(Collection entries)
·····
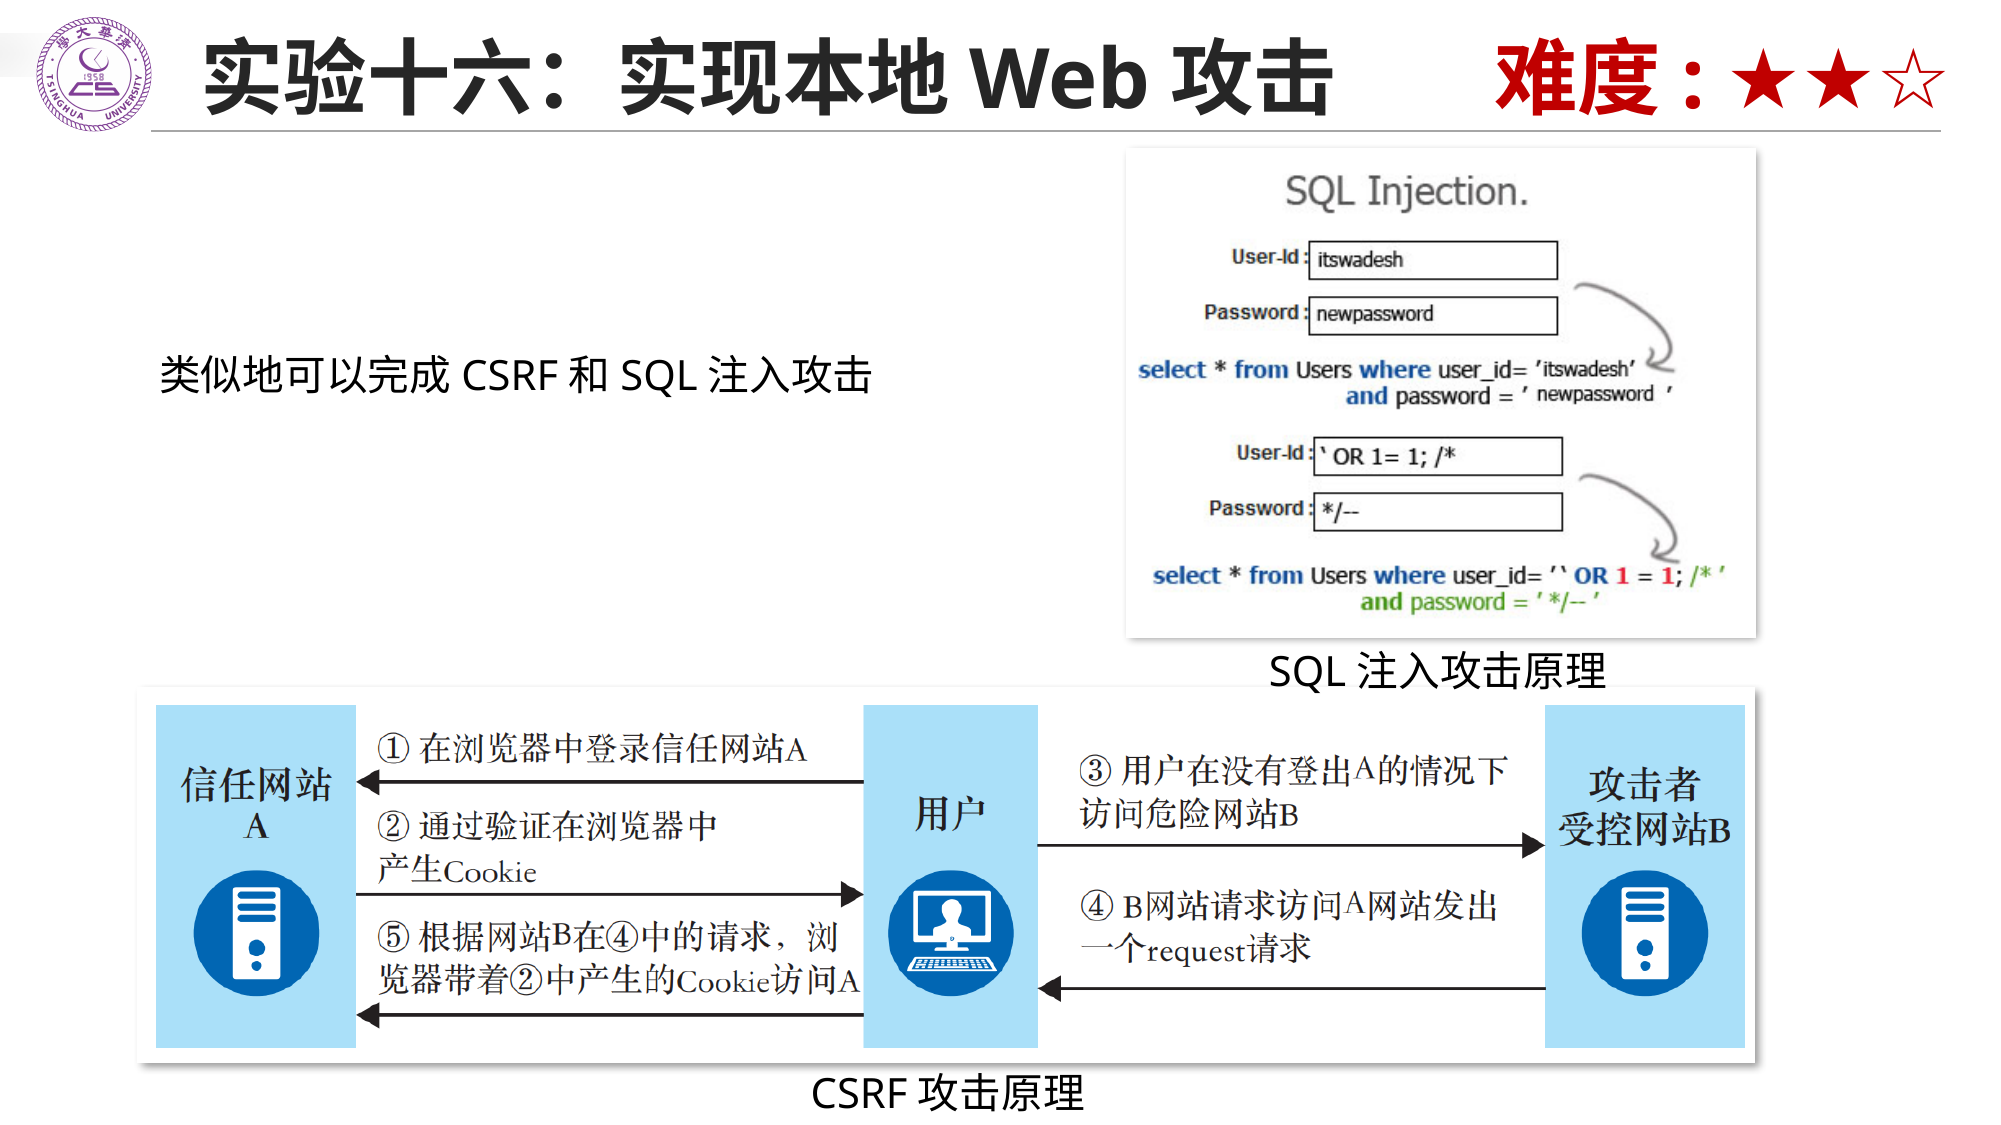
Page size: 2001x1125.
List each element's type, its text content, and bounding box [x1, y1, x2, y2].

picture [137, 687, 1755, 1063]
text_box 实验十六：实现本地Web攻击 [185, 22, 1479, 142]
text_box CSRF攻击原理 [137, 1059, 1758, 1125]
text_box 类似地可以完成CSRF和SQL注入攻击 [144, 291, 931, 407]
picture [1126, 148, 1756, 638]
text_box SQL注入攻击原理 [1121, 637, 1755, 687]
text_box 难度: ★★☆ [1479, 22, 1977, 142]
picture [36, 17, 152, 132]
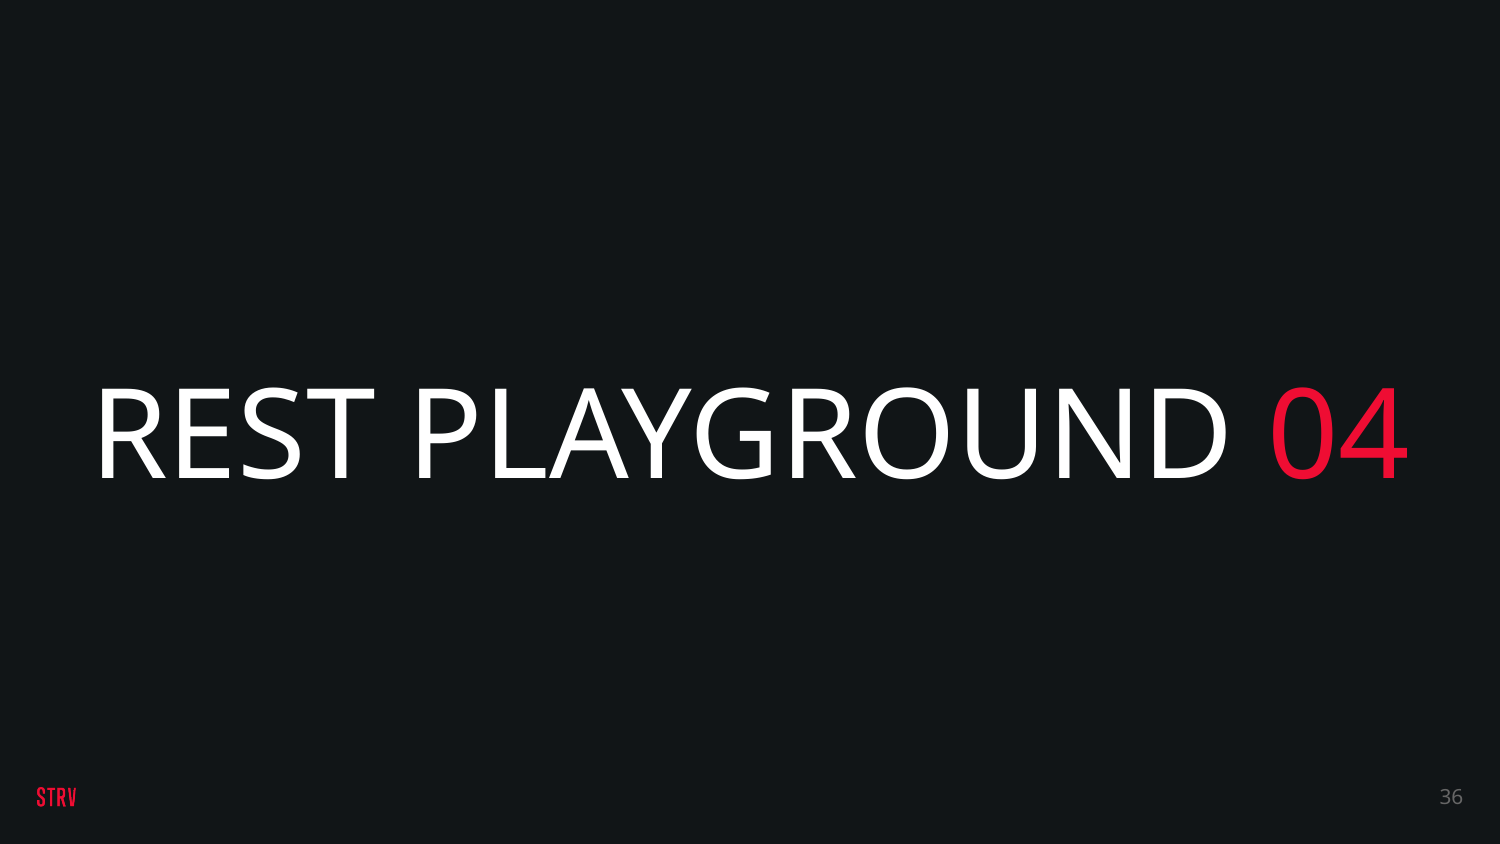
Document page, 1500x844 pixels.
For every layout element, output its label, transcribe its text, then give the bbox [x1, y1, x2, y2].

text_box 04 [1245, 355, 1500, 502]
slide_number ‹#› [1411, 779, 1478, 816]
text_box REST PLAYGROUND [0, 355, 1245, 502]
picture [37, 787, 76, 807]
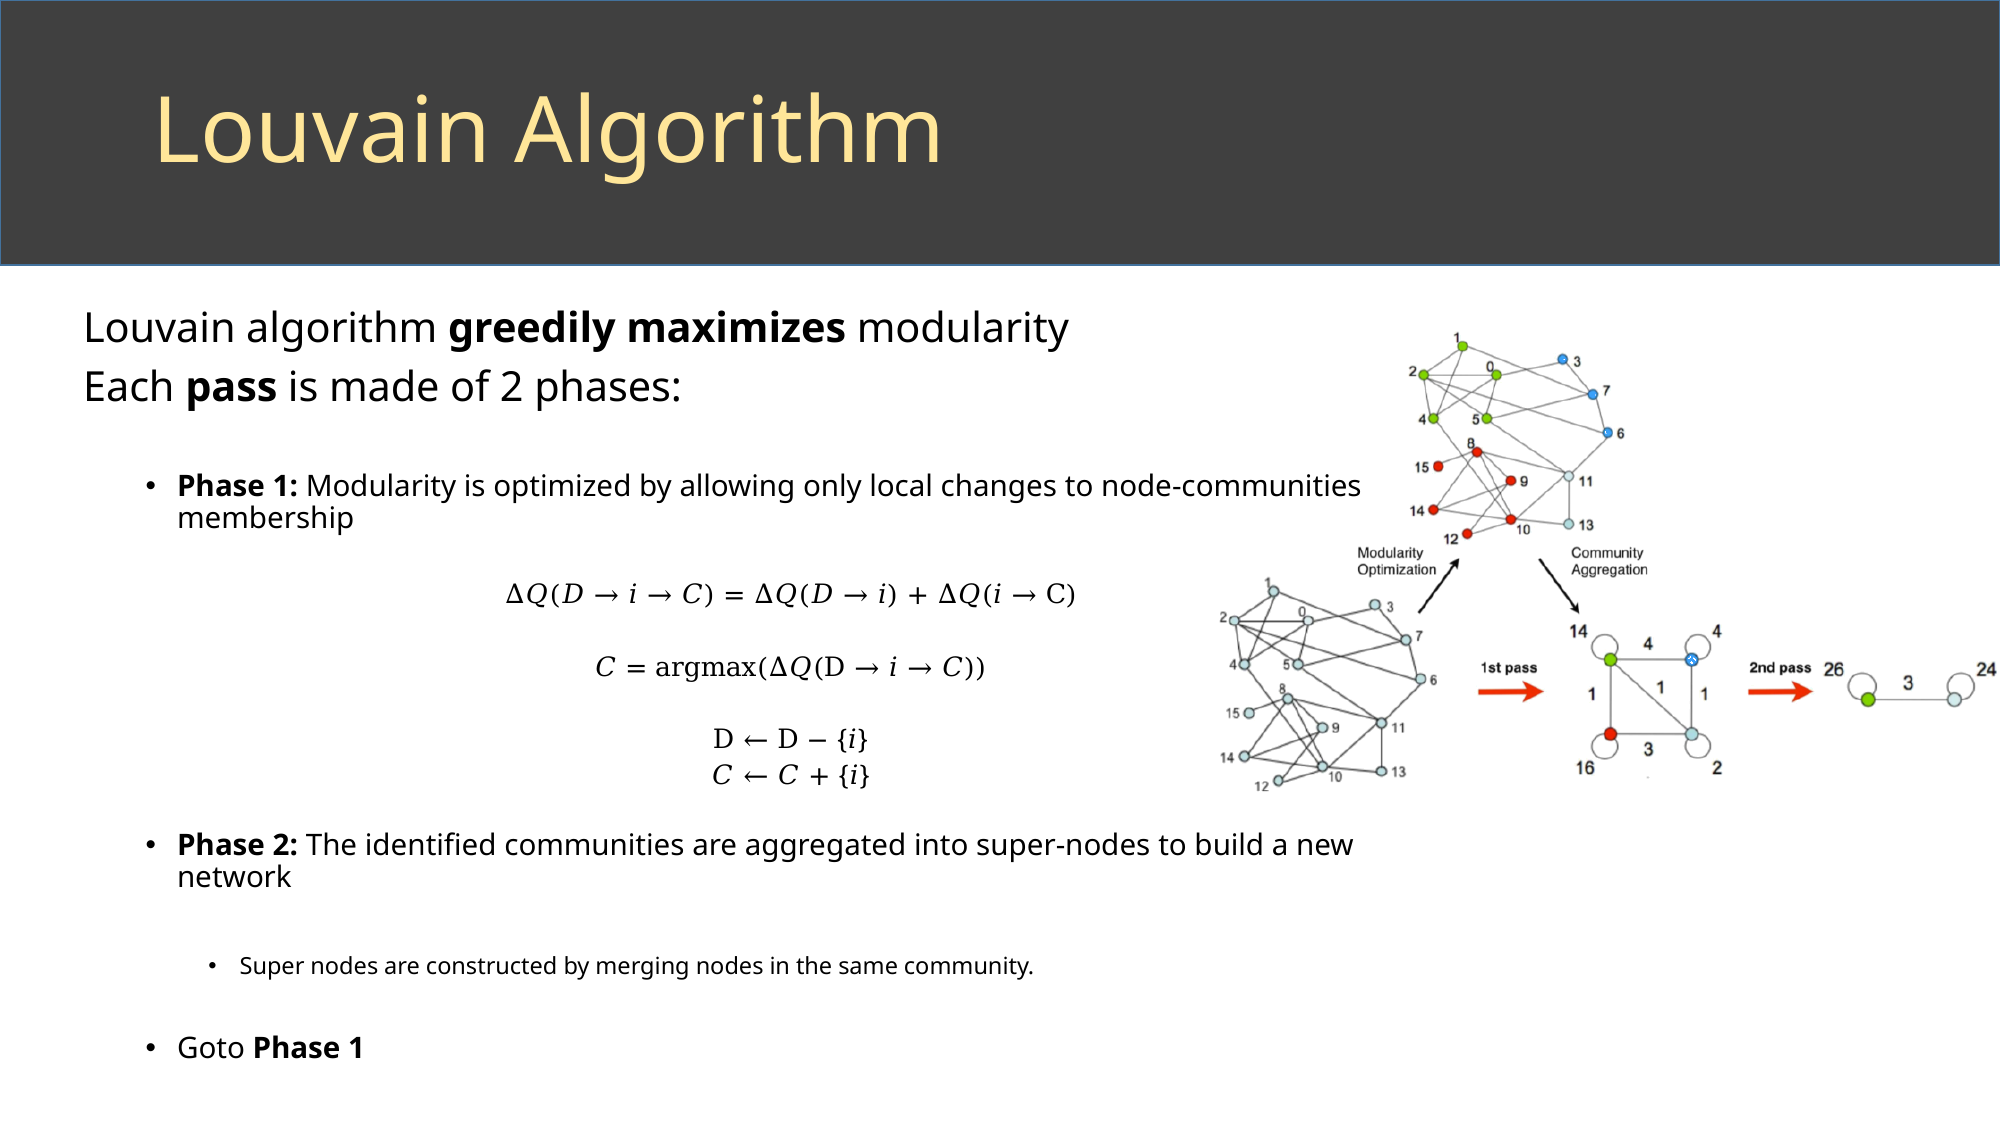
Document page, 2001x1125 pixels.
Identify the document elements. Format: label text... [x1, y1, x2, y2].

title Louvain Algorithm [137, 23, 1863, 242]
text_box [0, 0, 2000, 266]
list Louvain algorithm greedily maximizes modularity Each pass is made of 2 phases: Phase 1: Modularity is optimized by allowing only local changes to node-communities membership Δ𝑄(𝐷 → 𝑖 → 𝐶) = Δ𝑄(𝐷 → 𝑖) + Δ𝑄(𝑖 → C) 𝐶 = argmax(Δ𝑄(D → 𝑖 → 𝐶)) D ← D − {𝑖} 𝐶 ← 𝐶 + {𝑖} Phase 2: The identified communities are aggregated into super-nodes to build a new network Super nodes are constructed by merging nodes in the same community. Goto Phase 1 [68, 298, 1451, 1076]
picture [1178, 326, 2000, 799]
·····
When you copy the records above, keep every word exact but leave out the pictures.

# [TASK RESPONSE]
Page size: 2001x1125.
List each element's type, its text content, and bounding box [x1, y1, x2, y2].

picture [137, 687, 1755, 1063]
text_box 实验十六：实现本地Web攻击 [185, 22, 1479, 142]
text_box CSRF攻击原理 [137, 1059, 1758, 1125]
text_box 类似地可以完成CSRF和SQL注入攻击 [144, 291, 931, 407]
picture [1126, 148, 1756, 638]
text_box SQL注入攻击原理 [1121, 637, 1755, 687]
text_box 难度: ★★☆ [1479, 22, 1977, 142]
picture [36, 17, 152, 132]
Document page, 1500x844 pixels.
For every layout element, output its label, transcribe its text, then give the bbox [x1, y1, x2, y2].

text_box 04 [1245, 355, 1500, 502]
slide_number ‹#› [1411, 779, 1478, 816]
text_box REST PLAYGROUND [0, 355, 1245, 502]
picture [37, 787, 76, 807]
Document page, 2001x1125 pixels.
Identify the document elements. Format: label text... [x1, y1, x2, y2].

title Louvain Algorithm [137, 23, 1863, 242]
text_box [0, 0, 2000, 266]
list Louvain algorithm greedily maximizes modularity Each pass is made of 2 phases: Phase 1: Modularity is optimized by allowing only local changes to node-communities membership Δ𝑄(𝐷 → 𝑖 → 𝐶) = Δ𝑄(𝐷 → 𝑖) + Δ𝑄(𝑖 → C) 𝐶 = argmax(Δ𝑄(D → 𝑖 → 𝐶)) D ← D − {𝑖} 𝐶 ← 𝐶 + {𝑖} Phase 2: The identified communities are aggregated into super-nodes to build a new network Super nodes are constructed by merging nodes in the same community. Goto Phase 1 [68, 298, 1451, 1076]
picture [1178, 326, 2000, 799]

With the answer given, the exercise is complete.